Clichés are clichés because they are so true. “Once burned, twice shy!” is an oldie but goodie when it comes to love relationships..
So some people are afraid to allow themselves to love because they have been hurt in the past, usually quite painfully. I remember, when I was 16, being jilted by a young lady and making a decision that this was never going to happen again. Years later, I would get into counseling to learn how to undo this decision as I could not seem to let go and love somebody. It was a good decision eventually leading me to my wife who I am crazy about and have been married to for 38 years!
The problem with refusing to allow your emotions to go past an arbitrary boundary line may protect you from involvement and vulnerability but it also cuts you off from being able to give and receive deep and abiding love. The result is loneliness for the defender and frustration for those who care about them.
Often, people will tell themselves that they will not allow themselves to really care for someone until they trust the person completely. Their gauge for trust is based on feeling “safe”. As a result, they rarely get there because they do not understand that trust starts with a decision, not a feeling. Trust is developed over time as you accept a person at their word and then see them follow through with their stated intentions. Initially the experience is rather like getting into a wheel barrow that someone is going to push over a tight rope. The being in the barrow is the proof that you decided to trust the person. If you are sane, the initial feeling that goes with the decision will be one of fear and trepidation as the journey begins fraught with the possibility of a fall. With each step across the wire, your confidence slowly grows that this person is able to follow through and deliver you safely to the other side. So it is with loving someone. Trust is built one day at a time as the small promises of daily life with someone unfold. Does the person do what they say they or not?

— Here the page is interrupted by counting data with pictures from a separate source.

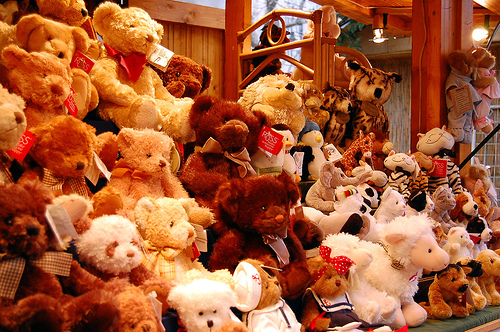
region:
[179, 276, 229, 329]
the bear is white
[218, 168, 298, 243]
the bear is brown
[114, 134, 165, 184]
the bear is light brown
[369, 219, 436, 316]
the lamb is white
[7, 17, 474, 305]
there are many stuffed animals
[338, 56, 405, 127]
the owl has spots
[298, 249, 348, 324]
the bear has a bow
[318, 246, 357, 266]
the bow is red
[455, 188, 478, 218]
the dog is brown and white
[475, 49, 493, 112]
the bear has a pink dress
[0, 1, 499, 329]
many stuffed toys arranged together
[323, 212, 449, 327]
a white toy sheep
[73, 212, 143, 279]
a stuffed toy panda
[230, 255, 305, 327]
a toy bear dressed as a sailor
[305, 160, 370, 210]
a small toy elephant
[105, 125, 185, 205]
a toy bear with a brown bow around its neck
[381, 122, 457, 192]
stuffed toys with tiger-like stripes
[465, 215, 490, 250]
a black and white toy dog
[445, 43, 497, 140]
toy bears wearing blue and pink outfits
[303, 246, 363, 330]
a toy bear with a polka-dot bow on its head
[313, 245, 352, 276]
Red and white bow on bear's head.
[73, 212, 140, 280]
White teddy bear with brown eye spots.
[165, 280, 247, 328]
All white teddy bear head.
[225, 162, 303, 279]
Big brown teddy bear in the middle.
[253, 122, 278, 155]
Red and white sign hanging from bear.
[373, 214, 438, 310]
Big white sheep teddy bear.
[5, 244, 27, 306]
Checkered tie around bear's neck.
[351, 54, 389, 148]
Big lion with spot bear in the back.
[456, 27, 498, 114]
Two bears hanging from the wall.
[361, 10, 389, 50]
Small light fixture in the back.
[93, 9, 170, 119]
Beautil brown teddy bear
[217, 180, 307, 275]
Beautil brown teddy bear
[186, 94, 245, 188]
Beautil brown teddy bear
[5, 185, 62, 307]
Beautil brown teddy bear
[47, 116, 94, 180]
Beautil brown teddy bear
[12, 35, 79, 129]
Beautil brown teddy bear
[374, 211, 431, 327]
Beautil white teddy bear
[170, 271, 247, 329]
Beautil white teddy bear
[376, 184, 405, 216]
Beautil white teddy bear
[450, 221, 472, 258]
Beautil white teddy bear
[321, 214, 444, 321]
white stuffed sheep on the table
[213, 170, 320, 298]
large brown bear on the table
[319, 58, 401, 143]
stuffed spotted owls on the table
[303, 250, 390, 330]
teddy bear in a dress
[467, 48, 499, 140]
bear wearing a pink outfit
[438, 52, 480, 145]
bear wearing a light blue outfit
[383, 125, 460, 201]
stuffed cats on the table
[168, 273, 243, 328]
white teddy bear on the table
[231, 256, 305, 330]
teddy bear in a sailor outfit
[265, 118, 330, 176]
stuffed penguins on the table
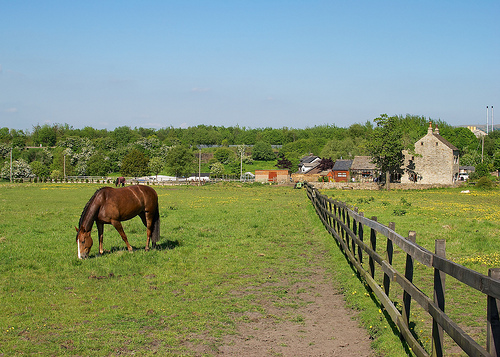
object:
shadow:
[88, 239, 180, 257]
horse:
[73, 183, 165, 262]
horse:
[112, 176, 127, 187]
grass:
[0, 182, 500, 357]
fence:
[299, 180, 500, 357]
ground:
[0, 186, 500, 357]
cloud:
[0, 0, 500, 133]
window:
[336, 171, 347, 178]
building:
[330, 157, 354, 183]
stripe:
[78, 238, 82, 259]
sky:
[0, 0, 500, 132]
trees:
[26, 160, 51, 177]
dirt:
[186, 240, 376, 357]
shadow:
[402, 251, 414, 325]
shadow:
[432, 268, 444, 354]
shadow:
[485, 294, 499, 357]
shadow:
[383, 234, 395, 295]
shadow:
[369, 225, 377, 278]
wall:
[397, 127, 454, 184]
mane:
[78, 188, 100, 229]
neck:
[77, 200, 100, 232]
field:
[0, 185, 500, 357]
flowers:
[255, 198, 260, 202]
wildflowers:
[42, 187, 46, 191]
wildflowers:
[467, 255, 499, 268]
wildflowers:
[221, 201, 226, 204]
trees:
[0, 156, 39, 184]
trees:
[82, 152, 111, 176]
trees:
[163, 144, 198, 179]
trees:
[363, 112, 420, 190]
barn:
[398, 120, 463, 187]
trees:
[118, 142, 159, 178]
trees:
[250, 139, 275, 161]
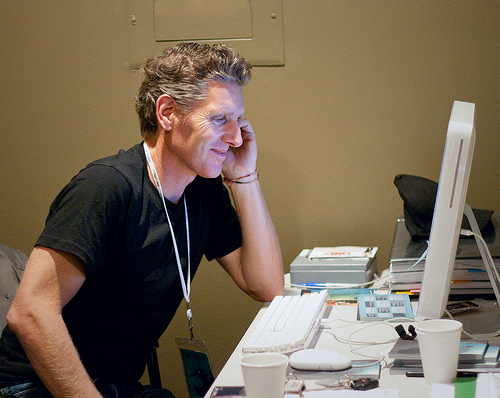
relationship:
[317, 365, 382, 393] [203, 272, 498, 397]
key set on top of desk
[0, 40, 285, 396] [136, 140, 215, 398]
man wearing tag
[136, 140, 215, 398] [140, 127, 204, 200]
tag around neck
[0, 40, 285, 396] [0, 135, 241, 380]
man wearing shirt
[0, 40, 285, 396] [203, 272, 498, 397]
man sitting at desk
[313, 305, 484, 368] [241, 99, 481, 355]
cords attached to computer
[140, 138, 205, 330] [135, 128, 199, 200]
lanyard hanging around neck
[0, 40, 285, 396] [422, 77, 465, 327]
man staring at monitor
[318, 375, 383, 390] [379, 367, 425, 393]
keys on top of desk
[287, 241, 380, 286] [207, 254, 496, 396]
box on top of desk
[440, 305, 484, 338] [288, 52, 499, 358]
cable plugged into computer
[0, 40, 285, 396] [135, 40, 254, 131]
man with hair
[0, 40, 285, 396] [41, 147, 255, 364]
man wearing shirt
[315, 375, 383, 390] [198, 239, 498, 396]
keys on desk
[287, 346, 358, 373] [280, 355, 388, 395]
mouse on pad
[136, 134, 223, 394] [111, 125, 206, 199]
tag around neck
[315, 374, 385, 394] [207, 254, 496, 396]
keys on desk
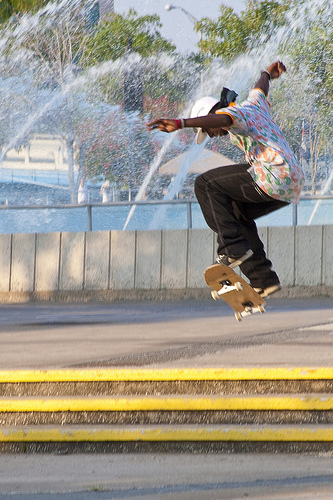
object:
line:
[0, 367, 332, 385]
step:
[0, 365, 333, 398]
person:
[143, 62, 298, 296]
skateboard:
[202, 261, 268, 325]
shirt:
[216, 88, 307, 202]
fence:
[0, 192, 330, 234]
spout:
[118, 0, 332, 233]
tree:
[0, 0, 172, 203]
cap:
[186, 96, 219, 145]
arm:
[178, 112, 237, 133]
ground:
[0, 453, 332, 499]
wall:
[0, 224, 333, 303]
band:
[177, 117, 187, 131]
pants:
[192, 162, 280, 283]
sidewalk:
[0, 293, 333, 367]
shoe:
[212, 247, 253, 269]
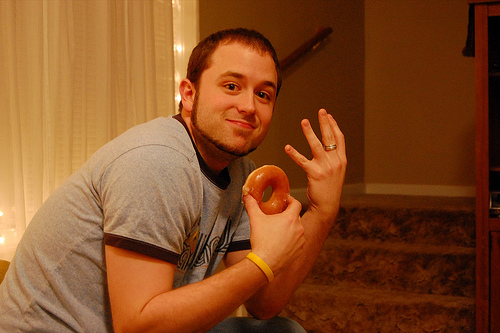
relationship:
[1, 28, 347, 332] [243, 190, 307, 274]
man has hand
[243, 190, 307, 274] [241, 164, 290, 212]
hand holding donut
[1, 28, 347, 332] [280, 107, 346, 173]
man holding up fingers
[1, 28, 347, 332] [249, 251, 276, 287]
man has wrist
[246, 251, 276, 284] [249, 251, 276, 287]
band around wrist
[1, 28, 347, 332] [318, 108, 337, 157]
man has finger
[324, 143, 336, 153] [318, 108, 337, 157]
ring around finger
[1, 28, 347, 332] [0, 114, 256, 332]
man wearing shirt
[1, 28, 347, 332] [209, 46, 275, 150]
man has face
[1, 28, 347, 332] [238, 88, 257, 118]
man has nose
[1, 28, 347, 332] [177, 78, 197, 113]
man has ear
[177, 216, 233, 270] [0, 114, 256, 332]
writing on front of shirt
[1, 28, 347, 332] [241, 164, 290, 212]
man holding donut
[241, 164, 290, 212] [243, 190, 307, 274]
donut held in hand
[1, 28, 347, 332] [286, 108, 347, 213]
man has hand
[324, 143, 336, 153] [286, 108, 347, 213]
ring worn on hand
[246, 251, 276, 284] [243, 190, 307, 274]
band below hand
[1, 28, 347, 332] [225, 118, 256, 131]
man has mouth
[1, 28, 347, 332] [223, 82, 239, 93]
man has eye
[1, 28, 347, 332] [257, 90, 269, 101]
man has eye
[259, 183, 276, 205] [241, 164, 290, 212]
hole in middle of donut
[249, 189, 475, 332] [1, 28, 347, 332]
staircase behind man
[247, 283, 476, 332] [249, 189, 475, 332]
stair part of staircase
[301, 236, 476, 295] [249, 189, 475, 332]
stair part of staircase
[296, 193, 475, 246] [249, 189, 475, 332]
stair part of staircase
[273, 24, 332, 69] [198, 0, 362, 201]
railing mounted on wall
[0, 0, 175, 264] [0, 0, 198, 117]
curtain covering window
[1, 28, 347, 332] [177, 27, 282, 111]
man has hair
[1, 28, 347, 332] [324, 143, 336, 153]
man wearing ring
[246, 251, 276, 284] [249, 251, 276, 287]
band around mans wrist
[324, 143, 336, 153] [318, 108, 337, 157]
ring around mans finger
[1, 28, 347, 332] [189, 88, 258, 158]
man has beard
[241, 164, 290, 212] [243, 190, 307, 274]
donut in mans hand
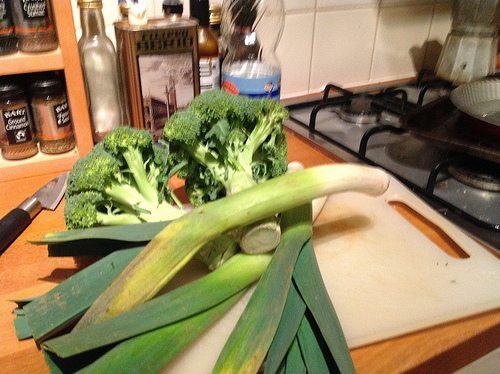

Another aspect of fear of getting hurt is a lack of self confidence in the ability to recover from disappointment. As a counselor, I have had clients make statements like, “I just could not stand being hurt again!” as if being disappointed again would literally kill them. This grandiosity or distortion of reality is heard by the emotional centers of our mind and a subconscious decision to never love again because of the risk of being hurt is often made. How sad! I learned in the days that I was a salesman that each no or rejection I received to my offer brought me closer to a the next yes. To get to a yes, you have to be willing to talk to the number of people necessary to get it and that number will be different for each person.
Fear of getting hurt can manifest as a result of a poor self image. You look in the mirror and don’t like what you see resulting in the belief that a decent partner would never be happy with someone like you so why get your hopes up. Dressing sloppily, poor personal hygiene, and wearing dirty clothing are signals to the world that here is a person who doesn’t think much of himself or herself.
Another form of the poor self image is settling for a partner that is beneath the quality of the person looking. As a counselor I have witnessed many mismatches between people in vital areas like social relationships, career ambition, economic expectations, spiritual beliefs, parenting styles, and conflict management. These mismatches too often lead to a sense of chronic misery after the initial “fun” of being in love wears thin.
There are other contributing factors to being afraid of getting hurt. Whatever yours are, I challenge you to counsel with someone who has wisdom about the affairs of the heart to assist you in healing. Let go and love as you were designed by the Creator to do!